(PROBLEM DESCRIPTION) Rewrite the listing below, replacing every "pose" with "camera" and leaving all else unchanged.

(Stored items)
────────

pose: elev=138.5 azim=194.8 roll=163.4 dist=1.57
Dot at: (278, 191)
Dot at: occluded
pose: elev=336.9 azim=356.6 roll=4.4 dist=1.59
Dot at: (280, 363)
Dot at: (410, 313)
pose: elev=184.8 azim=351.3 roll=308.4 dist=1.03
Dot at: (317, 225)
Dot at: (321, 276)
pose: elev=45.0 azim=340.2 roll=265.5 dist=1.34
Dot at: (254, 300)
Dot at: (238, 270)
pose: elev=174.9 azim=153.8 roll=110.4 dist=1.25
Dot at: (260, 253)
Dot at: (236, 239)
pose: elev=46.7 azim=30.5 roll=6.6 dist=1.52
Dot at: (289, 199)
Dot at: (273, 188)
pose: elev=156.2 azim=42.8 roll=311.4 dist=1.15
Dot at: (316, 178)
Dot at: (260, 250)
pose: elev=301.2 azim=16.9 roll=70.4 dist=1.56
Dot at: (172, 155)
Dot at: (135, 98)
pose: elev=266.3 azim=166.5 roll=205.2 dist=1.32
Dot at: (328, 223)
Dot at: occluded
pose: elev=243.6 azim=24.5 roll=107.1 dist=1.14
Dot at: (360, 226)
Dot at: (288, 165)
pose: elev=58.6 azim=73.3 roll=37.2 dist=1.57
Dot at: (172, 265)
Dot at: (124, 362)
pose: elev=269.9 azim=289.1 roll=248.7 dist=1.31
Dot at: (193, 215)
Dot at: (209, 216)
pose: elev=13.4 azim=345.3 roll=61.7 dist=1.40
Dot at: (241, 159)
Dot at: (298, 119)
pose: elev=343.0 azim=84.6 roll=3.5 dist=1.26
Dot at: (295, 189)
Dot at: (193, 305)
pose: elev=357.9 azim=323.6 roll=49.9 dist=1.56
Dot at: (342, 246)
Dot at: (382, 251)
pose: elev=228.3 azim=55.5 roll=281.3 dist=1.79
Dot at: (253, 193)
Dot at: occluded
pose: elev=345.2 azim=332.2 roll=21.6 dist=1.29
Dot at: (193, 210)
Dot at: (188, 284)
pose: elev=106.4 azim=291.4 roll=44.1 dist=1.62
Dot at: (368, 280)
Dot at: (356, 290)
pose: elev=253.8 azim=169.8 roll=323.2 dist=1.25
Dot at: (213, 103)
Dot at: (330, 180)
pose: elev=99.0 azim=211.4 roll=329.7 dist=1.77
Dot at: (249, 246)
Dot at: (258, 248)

────────

(FINAL RESULT)
camera: elev=138.5 azim=194.8 roll=163.4 dist=1.57
Dot at: (278, 191)
Dot at: occluded
camera: elev=336.9 azim=356.6 roll=4.4 dist=1.59
Dot at: (280, 363)
Dot at: (410, 313)
camera: elev=184.8 azim=351.3 roll=308.4 dist=1.03
Dot at: (317, 225)
Dot at: (321, 276)
camera: elev=45.0 azim=340.2 roll=265.5 dist=1.34
Dot at: (254, 300)
Dot at: (238, 270)
camera: elev=174.9 azim=153.8 roll=110.4 dist=1.25
Dot at: (260, 253)
Dot at: (236, 239)
camera: elev=46.7 azim=30.5 roll=6.6 dist=1.52
Dot at: (289, 199)
Dot at: (273, 188)
camera: elev=156.2 azim=42.8 roll=311.4 dist=1.15
Dot at: (316, 178)
Dot at: (260, 250)
camera: elev=301.2 azim=16.9 roll=70.4 dist=1.56
Dot at: (172, 155)
Dot at: (135, 98)
camera: elev=266.3 azim=166.5 roll=205.2 dist=1.32
Dot at: (328, 223)
Dot at: occluded
camera: elev=243.6 azim=24.5 roll=107.1 dist=1.14
Dot at: (360, 226)
Dot at: (288, 165)
camera: elev=58.6 azim=73.3 roll=37.2 dist=1.57
Dot at: (172, 265)
Dot at: (124, 362)
camera: elev=269.9 azim=289.1 roll=248.7 dist=1.31
Dot at: (193, 215)
Dot at: (209, 216)
camera: elev=13.4 azim=345.3 roll=61.7 dist=1.40
Dot at: (241, 159)
Dot at: (298, 119)
camera: elev=343.0 azim=84.6 roll=3.5 dist=1.26
Dot at: (295, 189)
Dot at: (193, 305)
camera: elev=357.9 azim=323.6 roll=49.9 dist=1.56
Dot at: (342, 246)
Dot at: (382, 251)
camera: elev=228.3 azim=55.5 roll=281.3 dist=1.79
Dot at: (253, 193)
Dot at: occluded
camera: elev=345.2 azim=332.2 roll=21.6 dist=1.29
Dot at: (193, 210)
Dot at: (188, 284)
camera: elev=106.4 azim=291.4 roll=44.1 dist=1.62
Dot at: (368, 280)
Dot at: (356, 290)
camera: elev=253.8 azim=169.8 roll=323.2 dist=1.25
Dot at: (213, 103)
Dot at: (330, 180)
camera: elev=99.0 azim=211.4 roll=329.7 dist=1.77
Dot at: (249, 246)
Dot at: (258, 248)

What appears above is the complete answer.